Une ambiguïté, il me semble, se trouve là où une seule locution peut raisonnablement avoir l'un ou l'autre de deux sens. Si le sens "est" - l'identité parfaite affirmée par Pie XII - n'est pas un sens disponible, nous ne sommes pas devant une ambiguïté mais devant un contradiction de la doctrine explicite de Mystici Corporis et de Humani Generis.
Une question se présente ici qui dépasse les limites du sujet que j'avais prévu en posant la question qui a lancé ce fil - mais puisque l'on y est, poursuivons. La voici :
Celui qui a contredit la doctrine catholique, et en conséquence emmené des millions de personnes en erreur en matière de foi ou de moeurs sur un sujet déjà tranché par l'Eglise...peut-il se tirer d'affaire en "interprétant" son erreur flagrante dans un sens orthodoxe, ou doit-il plutôt se dédire ?
Certains auraient tendance à répondre (c'est l'esprit de l'abbé Barthe et de plus en plus l'esprit de l'abbé de Tanoüarn il me semble) qu'il ne faut pas trop demander, pas être déraisonnable, pas demander ce qui ne sera pas accordé.
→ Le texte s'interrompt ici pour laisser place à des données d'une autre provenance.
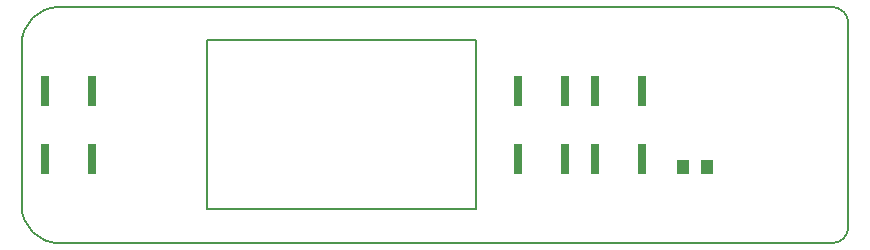
<source format=gbr>
G04 #@! TF.GenerationSoftware,KiCad,Pcbnew,5.1.0-unknown-9bfce26~82~ubuntu18.04.1*
G04 #@! TF.CreationDate,2019-03-12T00:27:46+01:00*
G04 #@! TF.ProjectId,spwm3.3,7370776d-332e-4332-9e6b-696361645f70,rev?*
G04 #@! TF.SameCoordinates,Original*
G04 #@! TF.FileFunction,Paste,Top*
G04 #@! TF.FilePolarity,Positive*
%FSLAX46Y46*%
G04 Gerber Fmt 4.6, Leading zero omitted, Abs format (unit mm)*
G04 Created by KiCad (PCBNEW 5.1.0-unknown-9bfce26~82~ubuntu18.04.1) date 2019-03-12 00:27:46*
%MOMM*%
%LPD*%
G04 APERTURE LIST*
%ADD10C,0.150000*%
%ADD11R,0.796800X2.596800*%
%ADD12R,0.996800X1.296800*%
G04 APERTURE END LIST*
D10*
X183501100Y-113603599D02*
G75*
G02X182101100Y-115003600I-1399828J-173D01*
G01*
X183501100Y-113603600D02*
X183501100Y-111153600D01*
X183501100Y-111153600D02*
X183501100Y-96403600D01*
X182101100Y-95003599D02*
G75*
G02X183501100Y-96403600I172J-1399828D01*
G01*
X182101100Y-95003600D02*
X116676100Y-95003600D01*
X113501100Y-98178599D02*
G75*
G02X116676100Y-95003600I3175218J-219D01*
G01*
X113501100Y-98178600D02*
X113501100Y-111828600D01*
X116676100Y-115003599D02*
G75*
G02X113501100Y-111828600I218J3175218D01*
G01*
X116676100Y-115003600D02*
X182101100Y-115003600D01*
X182101100Y-115003600D02*
X182101100Y-115003600D01*
X151978100Y-112081600D02*
X151978100Y-97821600D01*
X151978100Y-97821600D02*
X129178100Y-97821600D01*
X129178100Y-97821600D02*
X129178100Y-112081600D01*
X129178100Y-112081600D02*
X151978100Y-112081600D01*
D11*
G04 #@! TO.C,S2*
X155488500Y-107903567D03*
X155488500Y-102103567D03*
X159488500Y-107903567D03*
X159488500Y-102103567D03*
G04 #@! TD*
G04 #@! TO.C,S3*
X166043000Y-102103567D03*
X166043000Y-107903567D03*
X162043000Y-102103567D03*
X162043000Y-107903567D03*
G04 #@! TD*
D12*
G04 #@! TO.C,R1*
X171524100Y-108548600D03*
X169524100Y-108548600D03*
G04 #@! TD*
D11*
G04 #@! TO.C,S1*
X115497000Y-107903567D03*
X115497000Y-102103567D03*
X119497000Y-107903567D03*
X119497000Y-102103567D03*
G04 #@! TD*
M02*

</source>
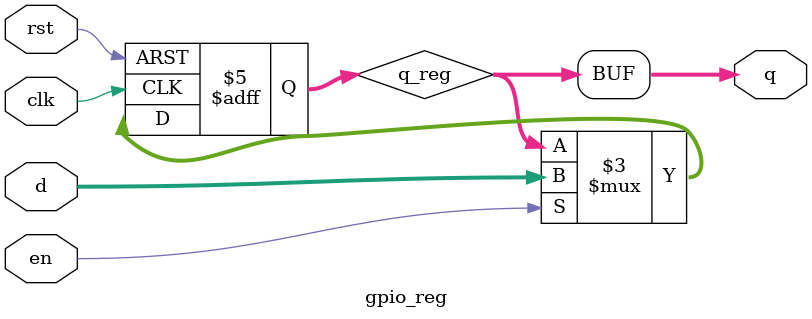
<source format=sv>
`timescale 1ns / 1ps


module gpio #(localparam N = 32) (
        input  wire         clk,
        input  wire         rst,
        input  wire         we,
        input  wire [3:2]   a,
        input  wire [N-1:0] gpi1,
        input  wire [N-1:0] gpi2,
        input  wire [N-1:0] wd,
        output wire [N-1:0] gpo1,
        output wire [N-1:0] gpo2,
        output wire [N-1:0] rd
    );

    reg [N-1:0] rd_reg;
    wire [31:0] gpo1_w, gpo2_w;
    wire [1:0] rd_sel;
    wire we1, we2;

    gpio_reg gpo1_reg (
        .clk        (clk),
        .rst        (rst),
        .d          (wd),
        .en         (we1),
        .q          (gpo1_w)
    );

    gpio_reg gpo2_reg (
        .clk        (clk),
        .rst        (rst),
        .d          (wd),
        .en         (we2),
        .q          (gpo2_w)
    );

    gpio_ad decoder (
        .a          (a),
        .we         (we),
        .we1        (we1),
        .we2        (we2),
        .rd_sel     (rd_sel)
    );

    always_comb begin
        case (rd_sel)
            2'b00: rd_reg = gpi1;
            2'b01: rd_reg = gpi2;
            2'b10: rd_reg = gpo1_w;
            2'b11: rd_reg = gpo2_w;
            default: rd_reg = {(N-1){1'bx}};
        endcase
    end

    assign rd = rd_reg;
    assign gpo1 = gpo1_w;
    assign gpo2 = gpo2_w;

endmodule

module gpio_ad (
    input  wire [1:0] a,
    input  wire       we,
    output wire       we1,
    output wire       we2,
    output wire [1:0] rd_sel
);

    reg we1_reg, we2_reg;

    always_comb begin
        case (a)
            2'b00: begin
                we1_reg = 1'b0;
                we2_reg = 1'b0;
            end
            2'b01: begin
                we1_reg = 1'b0;
                we2_reg = 1'b0;
            end
            2'b10: begin
                we1_reg = we;
                we2_reg = 1'b0;
            end
            2'b11: begin
                we1_reg = 1'b0;
                we2_reg = we;
            end
            default: begin
                we1_reg = 1'bx;
                we2_reg = 1'bx;
            end
        endcase
    end

    assign we1 = we1_reg;
    assign we2 = we2_reg;
    assign rd_sel = a;

endmodule

module gpio_reg #(localparam N = 32) (
    input  wire         clk,
    input  wire         rst,
    input  wire [N-1:0] d,
    input  wire         en,
    output wire [N-1:0] q
);

    reg [N-1:0] q_reg;

    always @ (posedge clk, posedge rst) begin

        if (rst) q_reg <= 0;
        else if (en) q_reg <= d;
        else q_reg <= q_reg;

    end

    assign q = q_reg;

endmodule
</source>
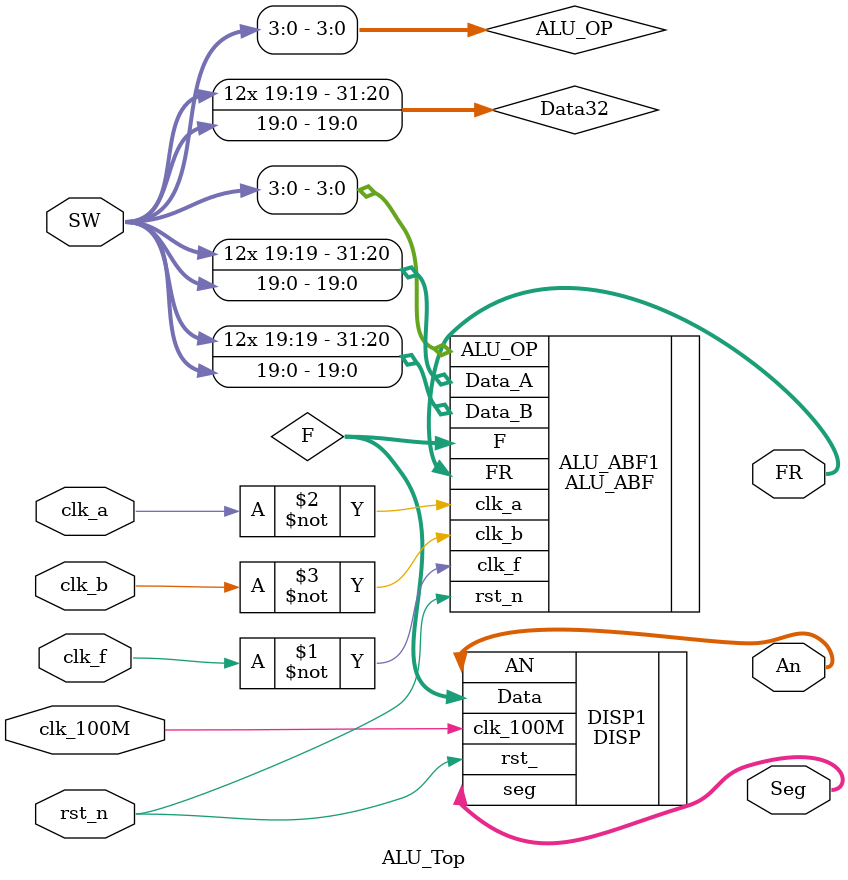
<source format=v>
`timescale 1ns / 1ps


module ALU_Top(
    input rst_n,clk_a,clk_b,clk_f,
    input clk_100M,
    input [19:0] SW,
    output [3:0] FR,
    output [7:0] An,
    output [7:0]Seg
    );
    
//     reg [31:0]F;
//     reg [31:0] Data_A,Data_B;
//     reg [3:0]Flag;
//     always @(negedge clk_n or posedge clk_a)
//            begin
//                if(!clk_n)
//                    begin
//                        Data_A = 32'b0;
//                        Data_B = 32'b0;
//                        F =32'b0;
//                        Flag = 4'b0;
//                    end
//                else
//                    Data_A= {{12{SW[19]}},SW[19:0]};
//             end   
    wire [31:0]F;
    wire [31:0] Data32;
    wire [3:0] ALU_OP; 
    assign ALU_OP = {SW[3:0]};                
    assign Data32={{12{SW[19]}},SW[19:0]};
    ALU_ABF ALU_ABF1(
            .rst_n(rst_n),
            .clk_f(~clk_f),
            .clk_a(~clk_a),
            .clk_b(~clk_b),
            .ALU_OP(ALU_OP),
            .Data_A(Data32),
            .Data_B(Data32),
            .FR(FR),
            .F(F)
            );
    DISP DISP1(
            .rst_(rst_n),
            .clk_100M(clk_100M),
            .Data(F),
            .AN(An),
            .seg(Seg)
            );
endmodule

</source>
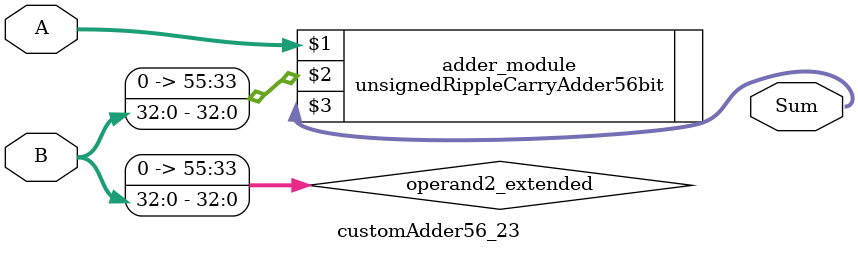
<source format=v>
module customAdder56_23(
                        input [55 : 0] A,
                        input [32 : 0] B,
                        
                        output [56 : 0] Sum
                );

        wire [55 : 0] operand2_extended;
        
        assign operand2_extended =  {23'b0, B};
        
        unsignedRippleCarryAdder56bit adder_module(
            A,
            operand2_extended,
            Sum
        );
        
        endmodule
        
</source>
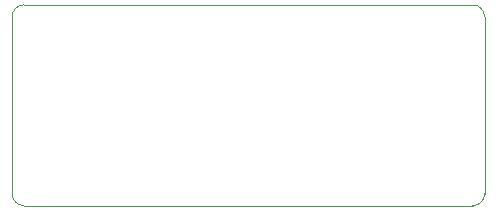
<source format=gbr>
G04 #@! TF.GenerationSoftware,KiCad,Pcbnew,5.1.5+dfsg1-2build2*
G04 #@! TF.CreationDate,2021-10-23T10:29:23-06:00*
G04 #@! TF.ProjectId,power-monitor,706f7765-722d-46d6-9f6e-69746f722e6b,rev?*
G04 #@! TF.SameCoordinates,Original*
G04 #@! TF.FileFunction,Profile,NP*
%FSLAX46Y46*%
G04 Gerber Fmt 4.6, Leading zero omitted, Abs format (unit mm)*
G04 Created by KiCad (PCBNEW 5.1.5+dfsg1-2build2) date 2021-10-23 10:29:23*
%MOMM*%
%LPD*%
G04 APERTURE LIST*
%ADD10C,0.050000*%
G04 APERTURE END LIST*
D10*
X152500000Y-94500000D02*
G75*
G02X151500000Y-95500000I-1000000J0D01*
G01*
X151500000Y-78500000D02*
G75*
G02X152500000Y-79500000I0J-1000000D01*
G01*
X112500000Y-79500000D02*
G75*
G02X113500000Y-78500000I1000000J0D01*
G01*
X113500000Y-95500000D02*
G75*
G02X112500000Y-94500000I0J1000000D01*
G01*
X112500000Y-94500000D02*
X112500000Y-79500000D01*
X151500000Y-95500000D02*
X113500000Y-95500000D01*
X152500000Y-79500000D02*
X152500000Y-94500000D01*
X113500000Y-78500000D02*
X151500000Y-78500000D01*
M02*

</source>
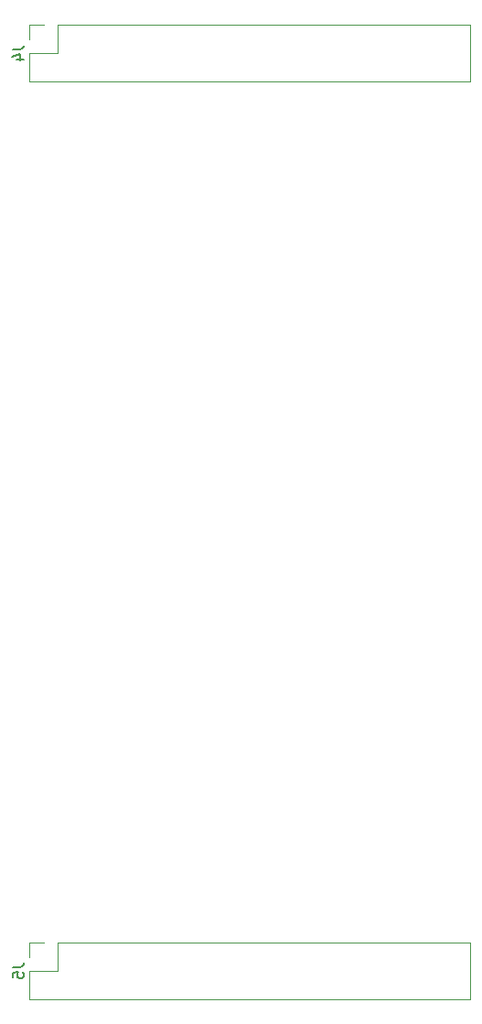
<source format=gbo>
G04 #@! TF.GenerationSoftware,KiCad,Pcbnew,8.0.7*
G04 #@! TF.CreationDate,2024-12-31T17:31:26-05:00*
G04 #@! TF.ProjectId,LauCameraTrigger_MimasA7,4c617543-616d-4657-9261-547269676765,rev?*
G04 #@! TF.SameCoordinates,Original*
G04 #@! TF.FileFunction,Legend,Bot*
G04 #@! TF.FilePolarity,Positive*
%FSLAX46Y46*%
G04 Gerber Fmt 4.6, Leading zero omitted, Abs format (unit mm)*
G04 Created by KiCad (PCBNEW 8.0.7) date 2024-12-31 17:31:26*
%MOMM*%
%LPD*%
G01*
G04 APERTURE LIST*
%ADD10C,0.150000*%
%ADD11C,0.120000*%
G04 APERTURE END LIST*
D10*
X49664819Y-137126666D02*
X50379104Y-137126666D01*
X50379104Y-137126666D02*
X50521961Y-137079047D01*
X50521961Y-137079047D02*
X50617200Y-136983809D01*
X50617200Y-136983809D02*
X50664819Y-136840952D01*
X50664819Y-136840952D02*
X50664819Y-136745714D01*
X49664819Y-138079047D02*
X49664819Y-137602857D01*
X49664819Y-137602857D02*
X50141009Y-137555238D01*
X50141009Y-137555238D02*
X50093390Y-137602857D01*
X50093390Y-137602857D02*
X50045771Y-137698095D01*
X50045771Y-137698095D02*
X50045771Y-137936190D01*
X50045771Y-137936190D02*
X50093390Y-138031428D01*
X50093390Y-138031428D02*
X50141009Y-138079047D01*
X50141009Y-138079047D02*
X50236247Y-138126666D01*
X50236247Y-138126666D02*
X50474342Y-138126666D01*
X50474342Y-138126666D02*
X50569580Y-138079047D01*
X50569580Y-138079047D02*
X50617200Y-138031428D01*
X50617200Y-138031428D02*
X50664819Y-137936190D01*
X50664819Y-137936190D02*
X50664819Y-137698095D01*
X50664819Y-137698095D02*
X50617200Y-137602857D01*
X50617200Y-137602857D02*
X50569580Y-137555238D01*
X49664819Y-52206666D02*
X50379104Y-52206666D01*
X50379104Y-52206666D02*
X50521961Y-52159047D01*
X50521961Y-52159047D02*
X50617200Y-52063809D01*
X50617200Y-52063809D02*
X50664819Y-51920952D01*
X50664819Y-51920952D02*
X50664819Y-51825714D01*
X49998152Y-53111428D02*
X50664819Y-53111428D01*
X49617200Y-52873333D02*
X50331485Y-52635238D01*
X50331485Y-52635238D02*
X50331485Y-53254285D01*
D11*
X51210000Y-136190000D02*
X51210000Y-134860000D01*
X51210000Y-134860000D02*
X52540000Y-134860000D01*
X91970000Y-134860000D02*
X53810000Y-134860000D01*
X53810000Y-137460000D02*
X53810000Y-134860000D01*
X91970000Y-140060000D02*
X91970000Y-134860000D01*
X51210000Y-140060000D02*
X51210000Y-137460000D01*
X51210000Y-137460000D02*
X53810000Y-137460000D01*
X91970000Y-140060000D02*
X51210000Y-140060000D01*
X51210000Y-51270000D02*
X51210000Y-49940000D01*
X51210000Y-49940000D02*
X52540000Y-49940000D01*
X91970000Y-49940000D02*
X53810000Y-49940000D01*
X53810000Y-52540000D02*
X53810000Y-49940000D01*
X91970000Y-55140000D02*
X91970000Y-49940000D01*
X51210000Y-55140000D02*
X51210000Y-52540000D01*
X51210000Y-52540000D02*
X53810000Y-52540000D01*
X91970000Y-55140000D02*
X51210000Y-55140000D01*
M02*

</source>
Je trouve cette attitude plutôt naturaliste. Ces jeux-là sont pour les hommes et femmes politiques. Ici, c'est la foi de Jésus-Christ qui est en jeu : aucun compromis n'est possible. Si "subsistit in" signifie autre chose que la saine doctrine de l'identité parfaite enseignée par Pie XII ("est"), "subsistit in" est à condamner, pas à interpréter.
Merci tout de même de ne pas avoir laissé notre ami Ion piétiner trop de dogmes à la fois!